#### [Aim A]
In the PEP 495 mailing-list post below, translate this sentence into Spanish: "Solution 2: Leave t1 == t0, but make t1 != u1."
#### [Aim B]
Carry on the PEP 495 mailing-list post below from the point where it stops.

#### [Passage to read]
[Datetime-SIG] PEP 495: What's left to resolve
Guido van Rossum
guido at python.org
Tue Sep 8 17:09:59 CEST 2015
On Tue, Sep 8, 2015 at 12:59 AM, Alexander Belopolsky <
alexander.belopolsky at gmail.com> wrote:
> On Mon, Sep 7, 2015 at 9:57 PM, Alexander Belopolsky <
> alexander.belopolsky at gmail.com> wrote:
>> Solution 1: Make t1 > t0.
>> Solution 2: Leave t1 == t0, but make t1 != u1.
> Solution 3: Leave t1 == t0, but make *both* t0 != u0 and t1 != u1 if
> t0.utcoffset() != t1.utcoffset().
> In other words,
> def __eq__(self, other):
> n_self = self.replace(tzinfo=None)
> n_other = other.replace(tzinfo=None)
> if self.tzinfo is other.tzinfo:
> return n_self == n_other
> u_self = n_self - self.utcoffset()

#### [Extracted records]
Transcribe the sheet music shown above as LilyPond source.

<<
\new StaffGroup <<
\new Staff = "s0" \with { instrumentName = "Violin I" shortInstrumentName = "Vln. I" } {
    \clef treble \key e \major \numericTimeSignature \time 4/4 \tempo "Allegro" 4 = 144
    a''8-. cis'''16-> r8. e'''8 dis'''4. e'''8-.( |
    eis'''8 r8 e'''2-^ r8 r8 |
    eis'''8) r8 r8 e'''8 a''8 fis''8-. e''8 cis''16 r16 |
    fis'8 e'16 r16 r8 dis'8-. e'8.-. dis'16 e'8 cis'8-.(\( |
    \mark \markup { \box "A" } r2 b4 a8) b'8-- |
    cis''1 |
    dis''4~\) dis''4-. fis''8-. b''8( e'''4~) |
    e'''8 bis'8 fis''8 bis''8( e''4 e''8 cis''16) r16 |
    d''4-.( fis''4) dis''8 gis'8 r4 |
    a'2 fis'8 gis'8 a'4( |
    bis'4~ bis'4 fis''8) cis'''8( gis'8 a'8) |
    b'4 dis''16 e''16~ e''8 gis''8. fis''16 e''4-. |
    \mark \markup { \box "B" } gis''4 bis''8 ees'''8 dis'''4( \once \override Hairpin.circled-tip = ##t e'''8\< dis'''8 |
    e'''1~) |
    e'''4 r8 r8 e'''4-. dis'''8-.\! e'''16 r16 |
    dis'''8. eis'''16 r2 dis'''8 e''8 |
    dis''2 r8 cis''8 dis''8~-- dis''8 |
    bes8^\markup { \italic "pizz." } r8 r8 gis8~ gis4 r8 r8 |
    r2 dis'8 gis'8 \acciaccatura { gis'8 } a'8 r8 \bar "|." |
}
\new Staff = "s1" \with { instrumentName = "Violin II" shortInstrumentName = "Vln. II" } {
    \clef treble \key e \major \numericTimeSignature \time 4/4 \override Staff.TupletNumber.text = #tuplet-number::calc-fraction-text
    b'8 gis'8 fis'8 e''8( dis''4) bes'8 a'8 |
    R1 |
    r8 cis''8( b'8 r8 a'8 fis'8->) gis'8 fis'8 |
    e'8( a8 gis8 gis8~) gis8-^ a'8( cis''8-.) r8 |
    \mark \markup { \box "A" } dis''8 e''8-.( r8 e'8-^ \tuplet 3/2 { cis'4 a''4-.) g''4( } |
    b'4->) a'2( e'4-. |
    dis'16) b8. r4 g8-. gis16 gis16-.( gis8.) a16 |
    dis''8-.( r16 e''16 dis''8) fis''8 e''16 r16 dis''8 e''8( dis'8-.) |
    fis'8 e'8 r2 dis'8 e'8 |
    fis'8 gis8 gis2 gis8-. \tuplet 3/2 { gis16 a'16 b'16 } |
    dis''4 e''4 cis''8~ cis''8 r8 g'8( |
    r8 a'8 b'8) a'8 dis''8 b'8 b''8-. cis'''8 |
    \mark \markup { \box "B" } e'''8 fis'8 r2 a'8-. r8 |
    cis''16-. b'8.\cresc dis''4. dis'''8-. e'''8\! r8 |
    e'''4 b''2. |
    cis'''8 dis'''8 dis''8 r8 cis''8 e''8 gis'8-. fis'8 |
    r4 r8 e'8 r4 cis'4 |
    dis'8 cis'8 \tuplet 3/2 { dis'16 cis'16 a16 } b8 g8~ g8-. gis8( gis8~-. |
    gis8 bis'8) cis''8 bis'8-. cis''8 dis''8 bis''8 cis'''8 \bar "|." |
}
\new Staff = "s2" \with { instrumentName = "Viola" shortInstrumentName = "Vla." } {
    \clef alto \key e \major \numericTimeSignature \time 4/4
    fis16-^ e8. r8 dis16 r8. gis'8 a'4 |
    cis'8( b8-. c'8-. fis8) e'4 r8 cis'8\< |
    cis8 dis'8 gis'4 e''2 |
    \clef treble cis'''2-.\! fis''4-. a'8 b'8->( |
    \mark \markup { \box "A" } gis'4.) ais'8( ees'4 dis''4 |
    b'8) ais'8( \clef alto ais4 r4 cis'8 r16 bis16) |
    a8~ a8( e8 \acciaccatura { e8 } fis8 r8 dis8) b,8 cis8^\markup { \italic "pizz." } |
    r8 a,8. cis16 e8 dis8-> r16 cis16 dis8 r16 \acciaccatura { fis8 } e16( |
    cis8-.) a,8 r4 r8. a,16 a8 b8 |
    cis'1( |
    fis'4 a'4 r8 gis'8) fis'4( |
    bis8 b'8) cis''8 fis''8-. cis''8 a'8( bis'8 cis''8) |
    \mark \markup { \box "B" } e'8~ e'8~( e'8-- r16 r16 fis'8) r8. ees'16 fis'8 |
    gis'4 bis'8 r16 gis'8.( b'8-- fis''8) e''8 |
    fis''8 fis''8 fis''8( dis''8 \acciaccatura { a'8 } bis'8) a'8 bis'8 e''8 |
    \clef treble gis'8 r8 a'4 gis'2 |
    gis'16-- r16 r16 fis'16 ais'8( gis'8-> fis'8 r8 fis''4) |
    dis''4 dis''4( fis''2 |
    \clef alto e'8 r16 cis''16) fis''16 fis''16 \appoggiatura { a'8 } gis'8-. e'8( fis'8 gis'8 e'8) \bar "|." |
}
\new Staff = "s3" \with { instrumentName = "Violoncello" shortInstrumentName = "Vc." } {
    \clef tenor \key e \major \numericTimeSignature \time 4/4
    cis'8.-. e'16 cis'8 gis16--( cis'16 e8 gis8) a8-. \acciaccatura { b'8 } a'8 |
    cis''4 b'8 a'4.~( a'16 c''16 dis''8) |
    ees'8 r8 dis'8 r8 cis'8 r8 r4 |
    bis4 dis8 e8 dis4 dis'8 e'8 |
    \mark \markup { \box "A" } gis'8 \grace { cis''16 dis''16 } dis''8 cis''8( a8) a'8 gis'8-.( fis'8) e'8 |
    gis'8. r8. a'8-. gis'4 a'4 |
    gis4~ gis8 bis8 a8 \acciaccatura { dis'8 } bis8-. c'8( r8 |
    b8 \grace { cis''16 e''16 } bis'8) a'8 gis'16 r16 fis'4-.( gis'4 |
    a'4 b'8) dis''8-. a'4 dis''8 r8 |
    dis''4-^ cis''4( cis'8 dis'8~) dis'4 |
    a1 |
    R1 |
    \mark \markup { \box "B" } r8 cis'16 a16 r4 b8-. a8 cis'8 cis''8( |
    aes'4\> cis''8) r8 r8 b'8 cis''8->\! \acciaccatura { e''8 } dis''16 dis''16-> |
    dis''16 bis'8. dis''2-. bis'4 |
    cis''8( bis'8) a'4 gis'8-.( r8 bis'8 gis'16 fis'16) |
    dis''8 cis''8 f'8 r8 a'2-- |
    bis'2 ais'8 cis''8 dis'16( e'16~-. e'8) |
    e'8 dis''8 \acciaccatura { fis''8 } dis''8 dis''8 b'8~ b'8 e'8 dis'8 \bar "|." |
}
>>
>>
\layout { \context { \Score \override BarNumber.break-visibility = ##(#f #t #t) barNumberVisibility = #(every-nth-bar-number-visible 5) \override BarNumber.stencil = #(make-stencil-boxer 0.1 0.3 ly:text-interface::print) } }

* * *

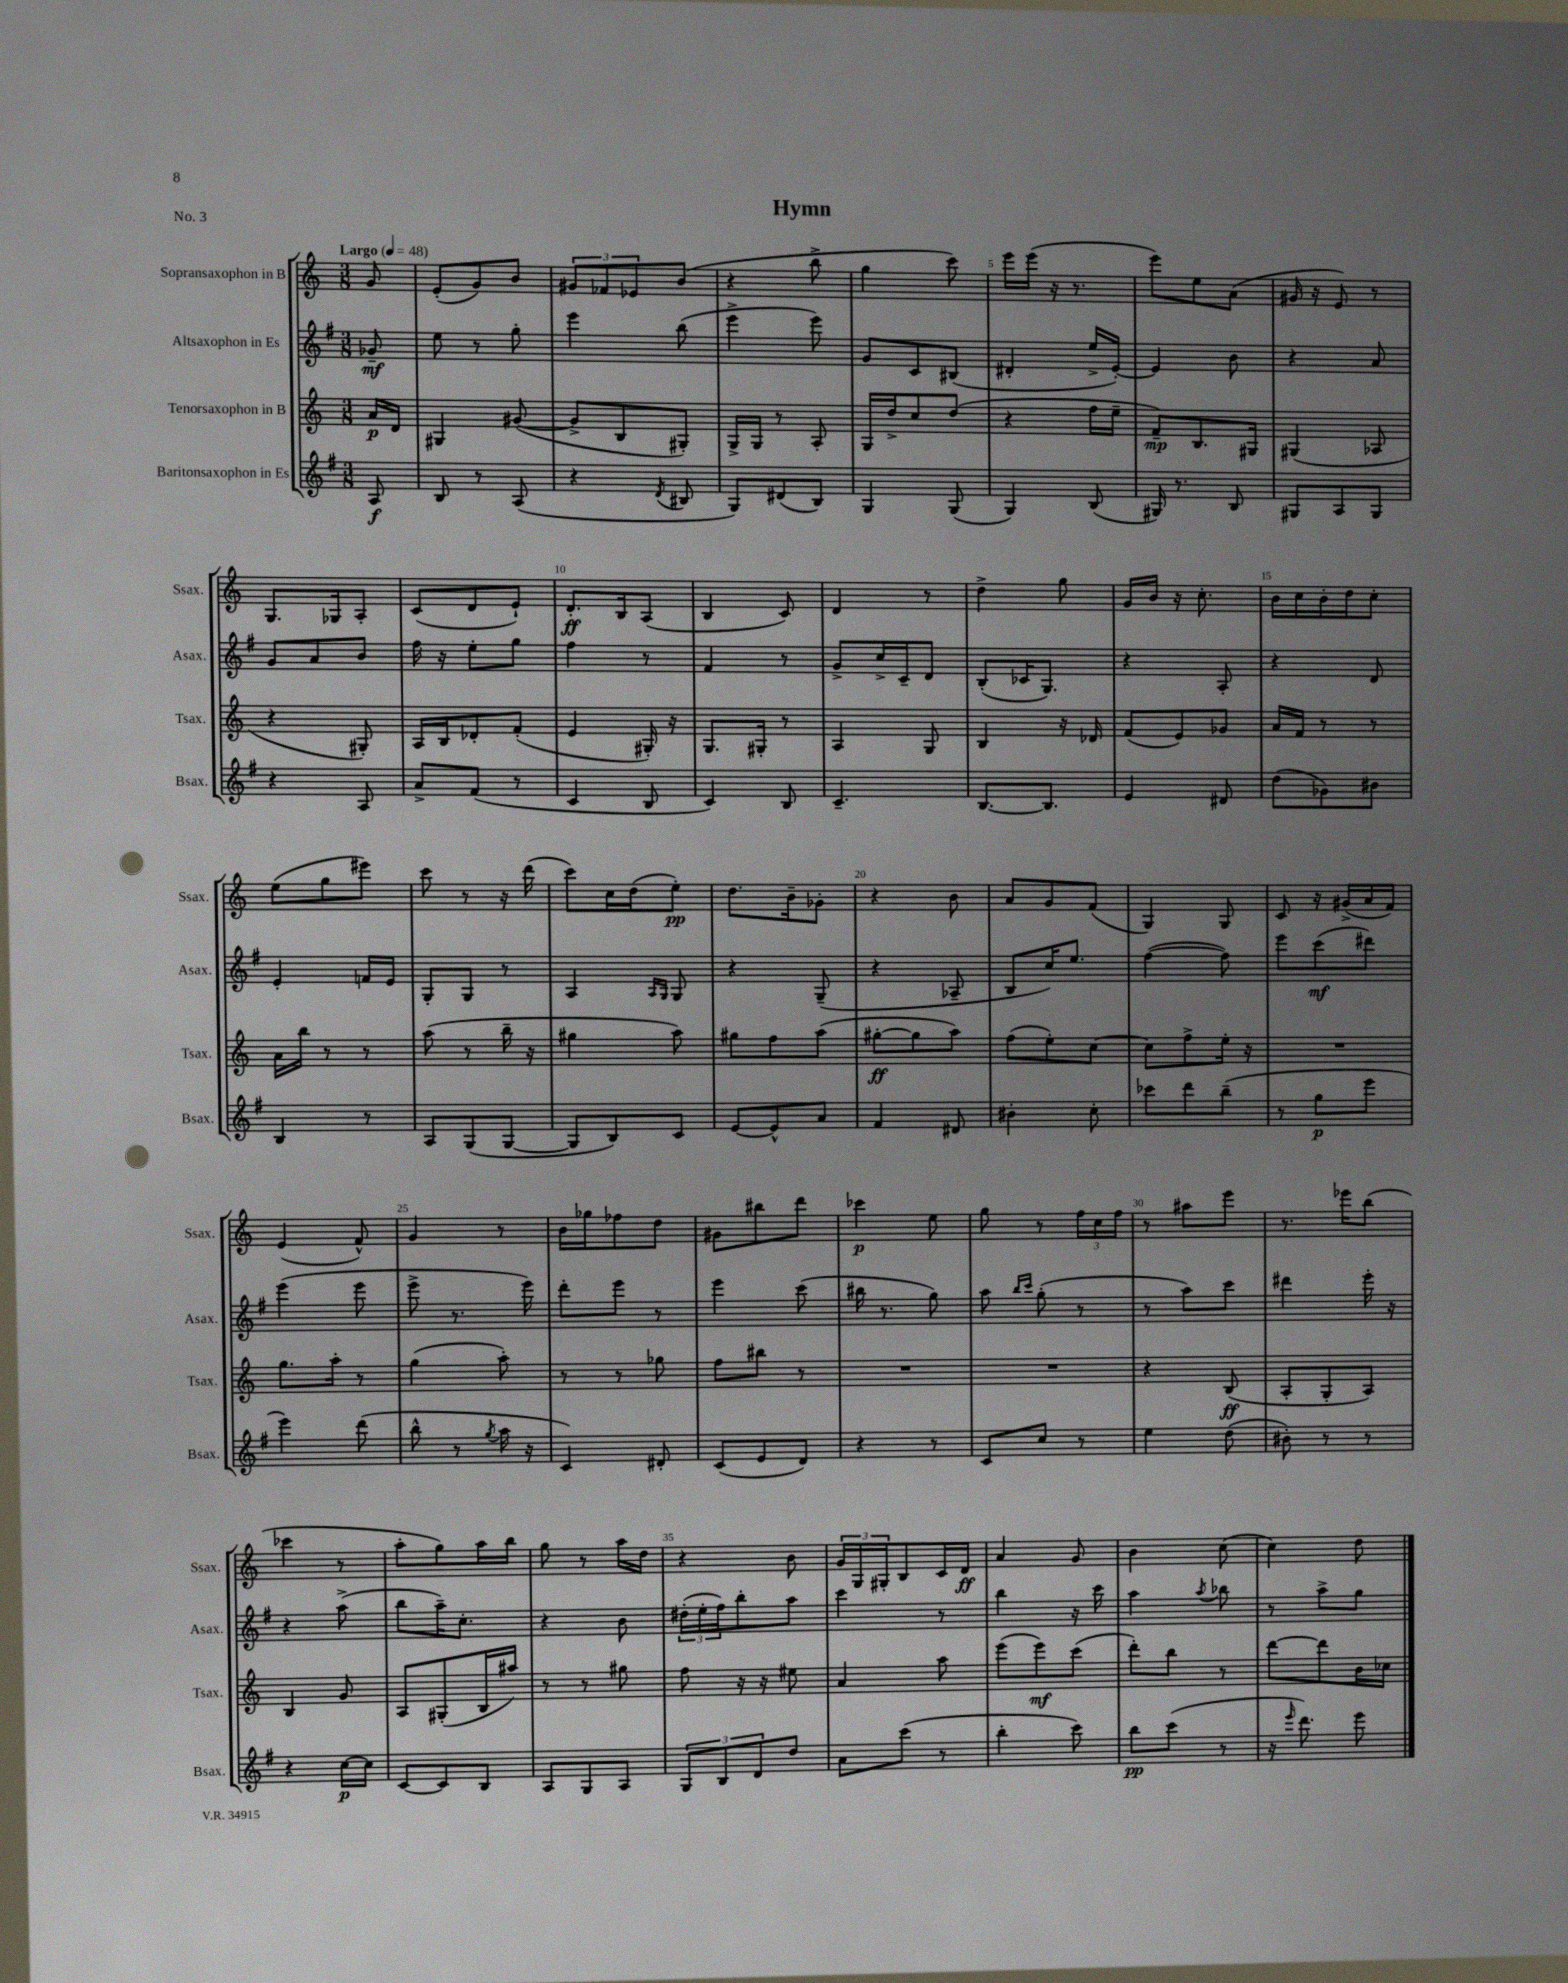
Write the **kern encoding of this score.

#### [Final answer A]
Solución 2: Dejar t1 == t0, pero hacer que t1 != u1.

#### [Final answer B]
> v_self = n_self - self.replace(fold=(1-self.fold)).utcoffset()
> u_other = n_other - other.utcoffset()
> v_other = n_other - other.replace(fold=(1-self.fold)).utcoffset()
> return u_self == u_other == v_self == v_other
> Before anyone complaints that this makes comparison 4x slower, I note that
> we can add obvious optimizations for the common tzinfo is
> datetime.timezone.utc and isinstance(tzinfo, datetime.timezone) cases.
> Users that truly want to compare aware datetime instances between two
> variable offset timezones, should realize that fold/gap detection in *both*
> r.h.s. and l.h.s. zones is part of the operation that they request.
> This solution has some nice properties compared to the solution 2: (1) it
> restores the transitivity - we no longer have u0 == t0 == t1 and t1 != u1;
> (2) it restores the symmetry between fold=0 and fold=1 while preserving a
> full backward compatibility.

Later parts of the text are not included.